HHS spending $60 million per week to house unaccompanied minors at border

A border facility housing migrant children
Customs and Border Protection

The Biden administration is spending $60 million per week to take care of unaccompanied minors at the border, according to a report by The Washington Post.

The Department of Health and Human Services (HHS) quickly filled its 7,700 available beds in its network of permanent shelters, where the cost of caring for a single migrant child runs $290 daily. 

The administration is reckoning with a record number of children arriving at the border in what has become a new crisis for the Biden White House. It is a problem that was also faced by the Obama and Trump administrations, both of which found it difficult to deal with or solve. 

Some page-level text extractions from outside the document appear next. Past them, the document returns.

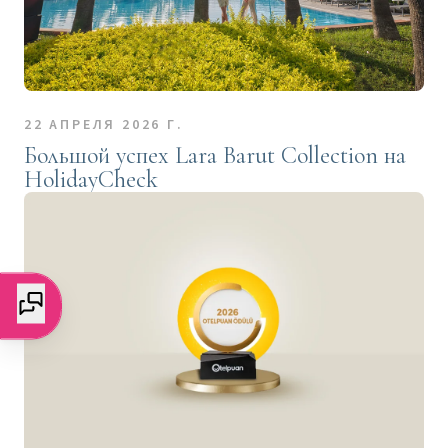
22 АПРЕЛЯ 2026 Г.
Большой успех Lara Barut Collection на
HolidayCheck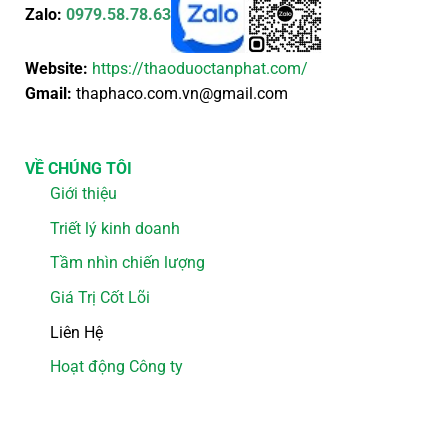
Zalo:
0979.58.78.63
Website:
https://thaoduoctanphat.com/
Gmail:
thaphaco.com.vn@gmail.com
VỀ CHÚNG TÔI
Giới thiệu
Triết lý kinh doanh
Tầm nhìn chiến lượng
Giá Trị Cốt Lõi
Liên Hệ
Hoạt động Công ty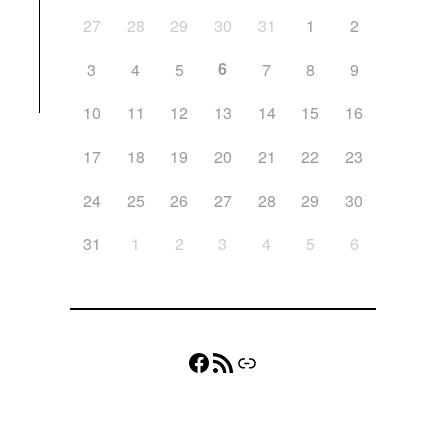
27
28
29
30
31
1
2
6
3
4
5
7
8
9
10
11
12
13
14
15
16
17
18
19
20
21
22
23
24
25
26
27
28
29
30
31
1
2
3
4
5
6
Facebook
Flux RSS
Lien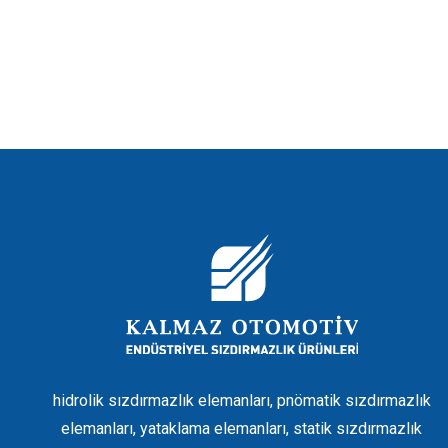
hidrolik sızdırmazlık elemanları, pnömatik sızdırmazlık
elemanları, yataklama elemanları, statik sızdırmazlık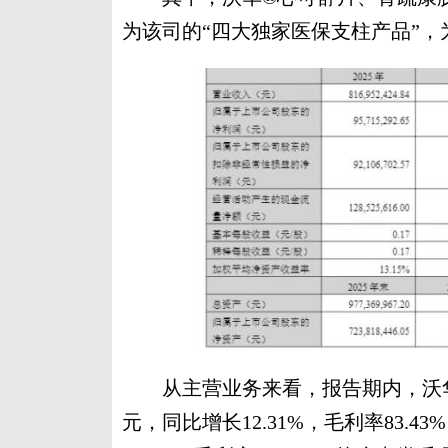
为该司的“四大独家医保支柱产品”
从主营业务来看，报告期内，沃华医
元，同比增长12.31%，毛利率83.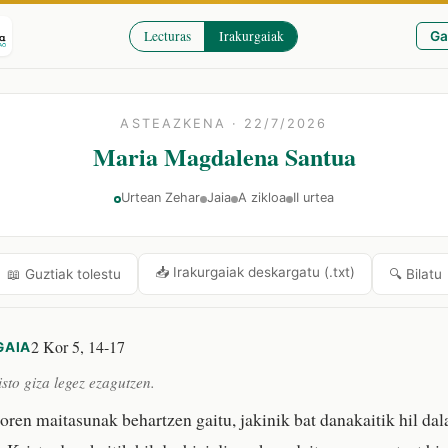
Lecturas
Irakurgaiak
Ga
ASTEAZKENA · 22/7/2026
Maria Magdalena Santua
Urtean Zehar
Jaia
A zikloa
II urtea
📥 Irakurgaiak deskargatu (.txt)
🔍 Bilatu
📖 Guztiak tolestu
2 Kor 5, 14-17
GAIA
sto giza legez ezagutzen.
oren maitasunak behartzen gaitu, jakinik bat danakaitik hil dala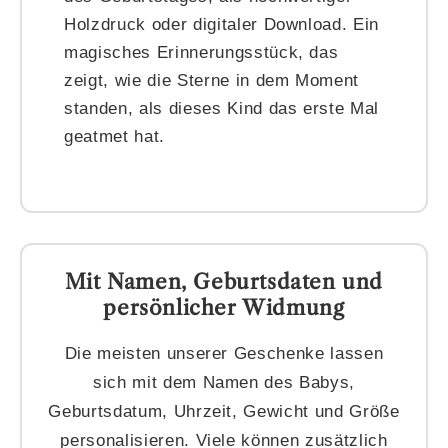
Holzdruck oder digitaler Download. Ein
magisches Erinnerungsstück, das
zeigt, wie die Sterne in dem Moment
standen, als dieses Kind das erste Mal
geatmet hat.
Mit Namen, Geburtsdaten und
persönlicher Widmung
Die meisten unserer Geschenke lassen
sich mit dem Namen des Babys,
Geburtsdatum, Uhrzeit, Gewicht und Größe
personalisieren. Viele können zusätzlich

President Biden has urged people to not come to the border, but many of those arriving from the countries of El Salvador, Honduras and Guatemala are fleeing desperate circumstances. 

Republicans have argued that Biden’s reversal of Trump policies at the border have encouraged the new wave of migrants, something the White House has rejected.

The administration has set up 10 emergency facilities and created 16,000 temporary beds for the migrant children, the post reported. Teens and children spend 31 days in HHS custody before being released to a vetted family member or an eligible sponsor in the United States, according to HHS data. 

Kenneth Wolfe, a spokesman HHS’s Administration for Children and Families told The Washington Post that the cost of emergency sites are 2 1/2 times higher than permanent shelters. 

“Due to the need to develop facilities quickly and hire significant staff over a short period of time,” he said.